There’s a good case to be made that today’s GOP, with its predominance of Southern leaders and values, has effectively become a political arm of the cultural region that once tried for independence as a nation of its own, the Confederate States of America. They were anti-Washington then; they remained anti-Washington after their independence was suppressed by force of arms, and they are anti-Washington today, expressed more politely in Republican  ideological terms as “smaller government.”

Patron saint of lost causes

Patron saint of lost causes

Post-1865, the US became more like a continental empire and less like a federation. For the latter, we would have to assume participation of the various states to be voluntary, but now there was a conquered people, a subject nation, within its borders. Conquered people don’t just get over it in a few generations, and if their descendants who are obliged to share in the governing of such a forced union end up intentionally or unintentionally defeating the process for everyone, it should come as no surprise.

This is not to say that Southern aspirations, as curated by the GOP, necessarily include political independence from the US. It would probably be too much to hope for, given how badly that went for them last time.

However, it does seem likely that the passive sabotage of Washington’s legislative abilities is consistent with the reaction of a people – a nation – who are forced to be one kind of nation, when all they want to be is their own kind of nation. Unfortunately for the union, that nation is hierarchical, theocratic, patriarchal, and historically committed to a racial caste system.

Those of us who identify with the “true America” – the Union that was preserved and enforced by the Civil War – take it for granted that we have some say about who qualifies as a legitimate nation and who doesn’t. Official US policy certainly makes case-by-case distinctions throughout the world, e.g., Iraq qualifies, but Kurdistan doesn’t. There might be some disagreement with some of those calls as they apply outside US borders, but inside – well, the very idea is so un-American it’s usually taken as a fair subject for raucous humor.
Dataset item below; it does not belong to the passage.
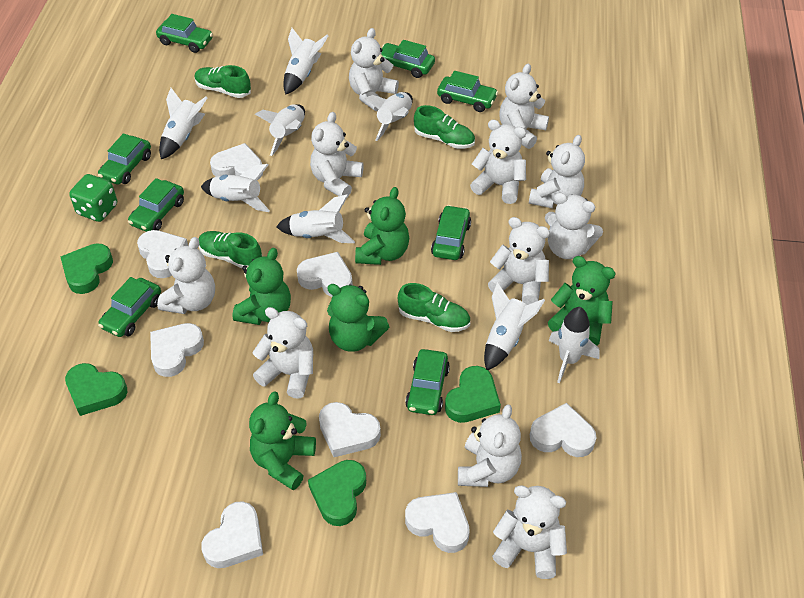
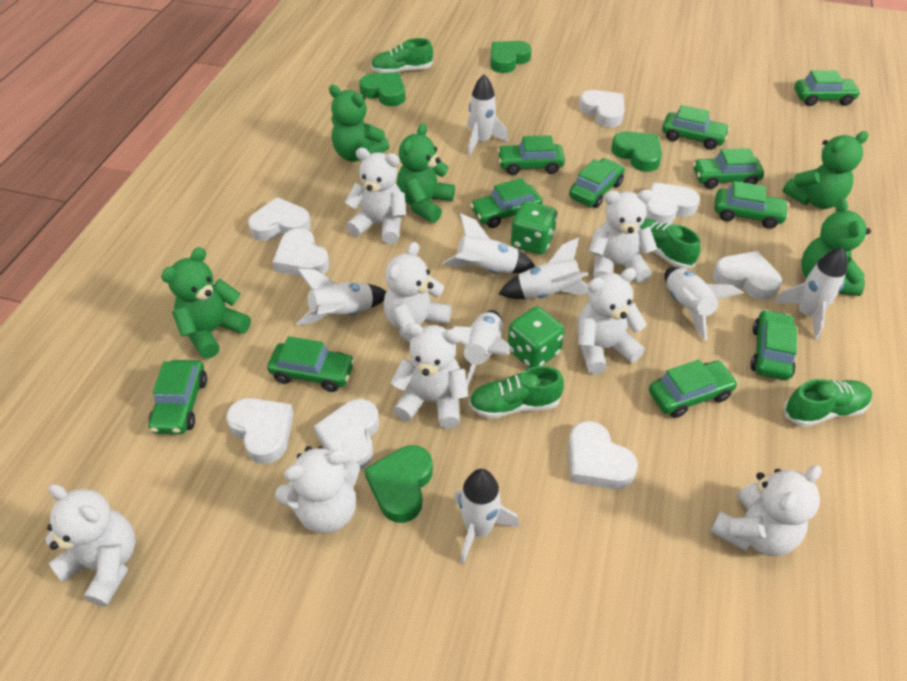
green car: [98,133,151,185] [98,277,161,337] [128,178,184,232] [156,14,213,53] [381,40,435,78] [405,349,450,415] [431,205,471,260] [437,71,498,112] = 8 -> [149,360,207,434] [267,336,355,392] [470,178,542,228] [497,135,565,175] [569,158,625,208] [649,360,738,418] [662,105,730,150] [693,148,764,189] [714,181,789,229] [750,309,797,380] [794,70,861,106] = 11
green dice: [69,174,117,222] = 1 -> [508,307,564,368] [510,201,557,254] = 2
white teddy bear: [157,237,215,314] [252,307,313,399] [310,112,363,196] [349,28,399,111] [458,404,522,487] [470,120,526,204] [488,217,550,305] [492,485,567,579] [499,64,549,149] [529,135,585,208] [545,193,603,259] = 11 -> [45,484,135,607] [275,446,360,534] [345,148,406,244] [383,242,452,343] [390,323,469,429] [578,268,647,374] [589,189,657,283] [710,465,822,556] = 8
And yet, here we are, two nations with irreconcilable differences. Apparently, we’re staying together for the kids’ sake. Even if there were some way to separate amicably, most Union sympathizers would cringe at the thought of what an irredeemably backward and benighted country Dixie would become if allowed to go its own way.

Arguably so, but it’s also true that there’s a missionary zeal in US tradition that often puts us in the redemption business, and almost as often, leaves us wishing we hadn’t. Another un-American notion, perhaps, but there’s a certain wisdom in dealing respectfully with foreign nations who happen to have customs and institutions that are contradictory to one’s own.

So, if indeed having two or more nation-states between Canada and Mexico is an effective and just outcome, how does it happen peaceably? Big question. But that’s the first step, to admit that civil war is not inevitable and that our own turned out to be pretty much of a mistake – a crummy choice among the possible ways to end slavery, and a complete failure at winning Southern hearts and minds.

It’s also helpful to buy into the axiom that for any just end, there exist just means. Then it’s only a matter of will. Here in the US, it must be the will of the majority, so it would probably take a while. There are actually quite a few examples throughout the civilized world that we could benefit from – Scotland’s separation from Britain and Catalonia’s from Spain, just to name two that are being taken seriously. Maybe it can’t happen here, but then again, it may be too hasty to say that it shouldn’t.